The Ken Goddard – Visual Artist website has fulfilled its commitment to guarantee the accessibility of its website by collecting all the recommendations given by the World Wide Web Consortium (W3C) and other international organizations. The goal has been to create a website that works best for everyone and that works on any Internet access device.

Our website is also accessible from the point of view of ease of use, since it has been modified to be easy to use by the maximum number of people, whatever their experience, context and capabilities, easy design and efficient structure and clear.

You can use the yellow Accessibility symbol on the top left of the page to control various functions, including:

  • Text size
  • Grayscale (removing colours)
  • Contrast
  • Background
  • Link highlighting
  • Readable font (we have chosen a readable font already, but this option will remove all embedded fonts)

Text size

You can increase the size of the text you see by default on this website by clicking the Accessibility icon (as described above) and clicking “Increase Text”

You can also do this in modern browsers by doing the following:

Firefox: Click the “View” menu, select the “Text Size” option, and then choose “Enlarge.” Taking the same steps and choosing the “Reset” option will return to the default text size.

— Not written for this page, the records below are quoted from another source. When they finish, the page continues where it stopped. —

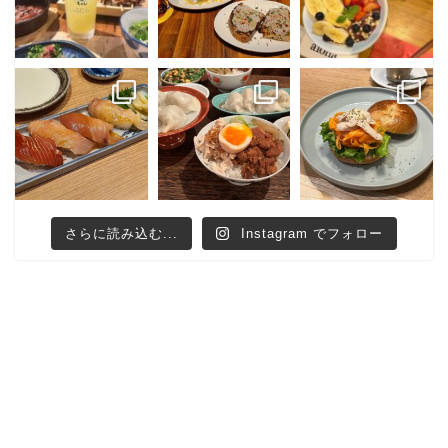
さらに読み込む...
Instagram でフォロー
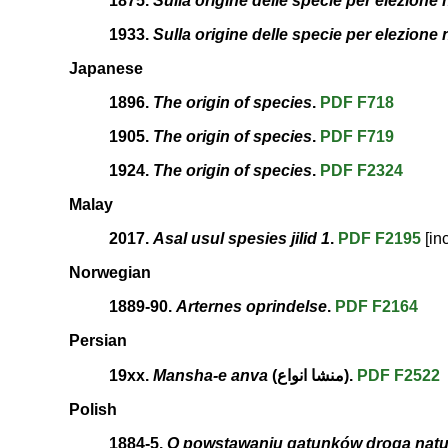
1875.
Sulla origine delle specie per elezione 
1933.
Sulla origine delle specie per elezione 
Japanese
1896.
The origin of species
.
PDF
F718
1905.
The origin of species
.
PDF
F719
1924.
The origin of species
.
PDF
F2324
Malay
2017.
Asal usul spesies jilid 1
.
PDF
F2195
[in
Norwegian
1889-90.
Arternes oprindelse
.
PDF
F2164
Persian
19xx.
Mansha-e anva
(منشا انواع).
PDF
F2522
Polish
1884-5.
O powstawaniu gatunków drogą natu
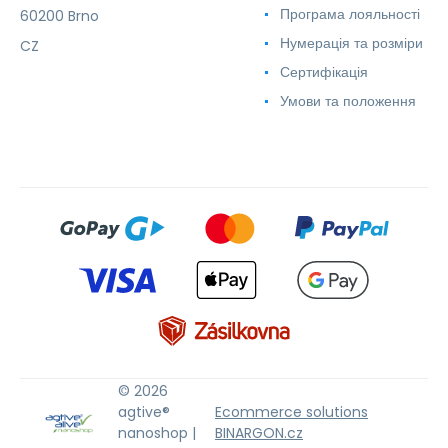
Програма лояльності
60200 Brno
Нумерація та розміри
CZ
Сертифікація
Умови та положення
© 2026
agtive®
Ecommerce solutions
nanoshop |
BINARGON.cz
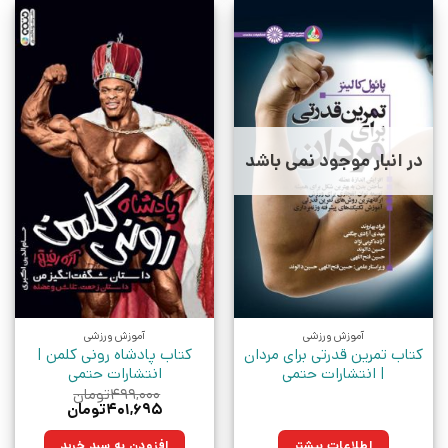
در انبار موجود نمی باشد
آموزش ورزشی
آموزش ورزشی
کتاب تمرین قدرتی برای مردان
کتاب پادشاه رونی کلمن |
| انتشارات حتمی
انتشارات حتمی
۴۹۹,۰۰۰
تومان
قیمت
قیمت
۴۰۱,۶۹۵
تومان
اصلی:
فعلی:
۴۹۹,۰۰۰تومان
۴۰۱,۶۹۵تومان.
اطلاعات بیشتر
افزودن به سبد خرید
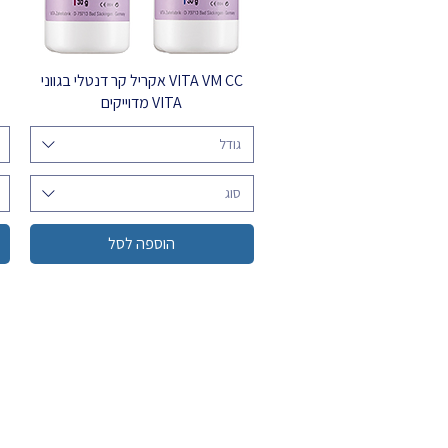
VITA VM CC אקריל קר דנטלי בגווני
VITA מדוייקים
גודל
סוג
הוספה לסל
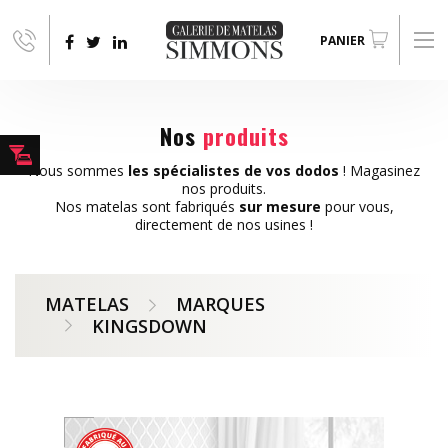
Aller au contenu principal
PANIER
Nos
produits
Nous sommes
les spécialistes de vos dodos
! Magasinez
nos produits.
Nos matelas sont fabriqués
sur mesure
pour vous,
directement de nos usines !
MATELAS
MARQUES
KINGSDOWN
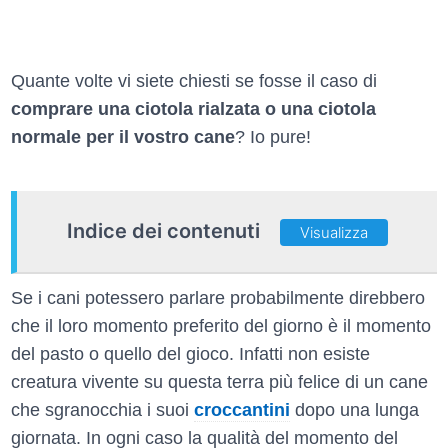
Quante volte vi siete chiesti se fosse il caso di
comprare una ciotola rialzata o una ciotola
normale per il vostro cane
? Io pure!
Indice dei contenuti
Visualizza
Se i cani potessero parlare probabilmente direbbero
che il loro momento preferito del giorno è il momento
del pasto o quello del gioco. Infatti non esiste
creatura vivente su questa terra più felice di un cane
che sgranocchia i suoi
croccantini
dopo una lunga
giornata. In ogni caso la qualità del momento del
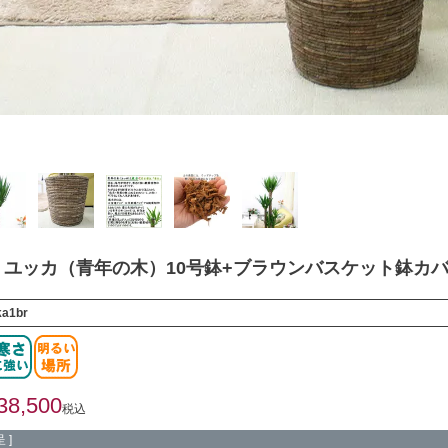
ユッカ（青年の木）10号鉢+ブラウンバスケット鉢カバ
ka1br
38,500
税込
 ]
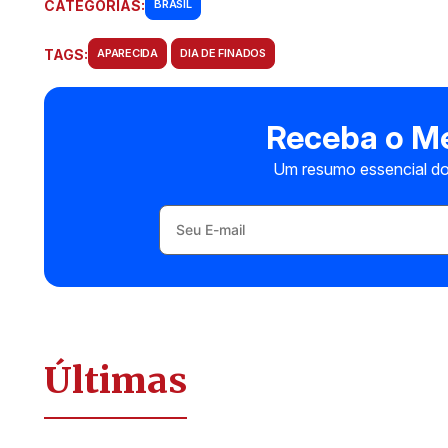
CATEGORIAS:
BRASIL
TAGS:
APARECIDA
DIA DE FINADOS
Receba o Me
Um resumo essencial do
Últimas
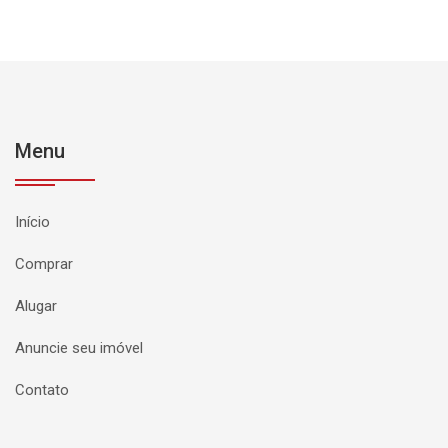
Menu
Início
Comprar
Alugar
Anuncie seu imóvel
Contato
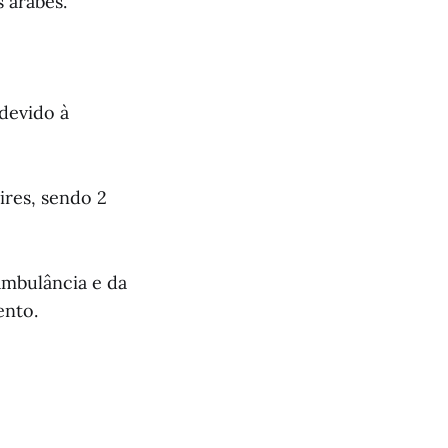
 árabes.
 devido à
ires, sendo 2
 ambulância e da
ento.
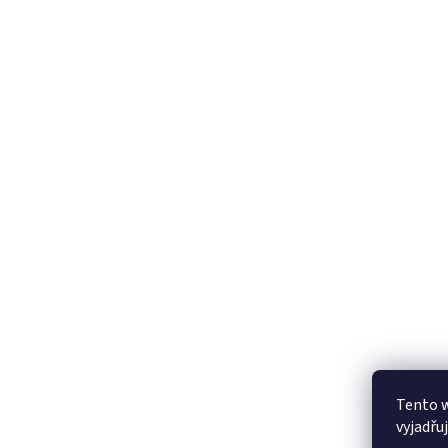
Tento 
vyjadřu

Opera: Click the “View” menu and choose “Ladder.” This option is capable of increasing or decreasing the page size in portions of 10%, 150% or 200%. Choose 100% to return to the default text size.

Safari: Click the “View” menu and choose the “Make text larger” option. To return to the default text size, choose the “Make text smaller” option.

Other navigation aids

Text descriptions of the contents of those images that need a textual explanation because they fulfill some type of functionality.

All pages work without javascript activated, except for the cover photo galleries and other sections.

The XHTML standard is complied with, which facilitates correct visualization in different browsers.

Positioning of content using CSS and without tables. In this way, screen readers for visually impaired and blind people read the document in a logical way.

The Web Content Accessibility Guidelines (WCAG) version 1.0, published by the Web Accessibility Initiative (WAI) of the (W3C), have been followed.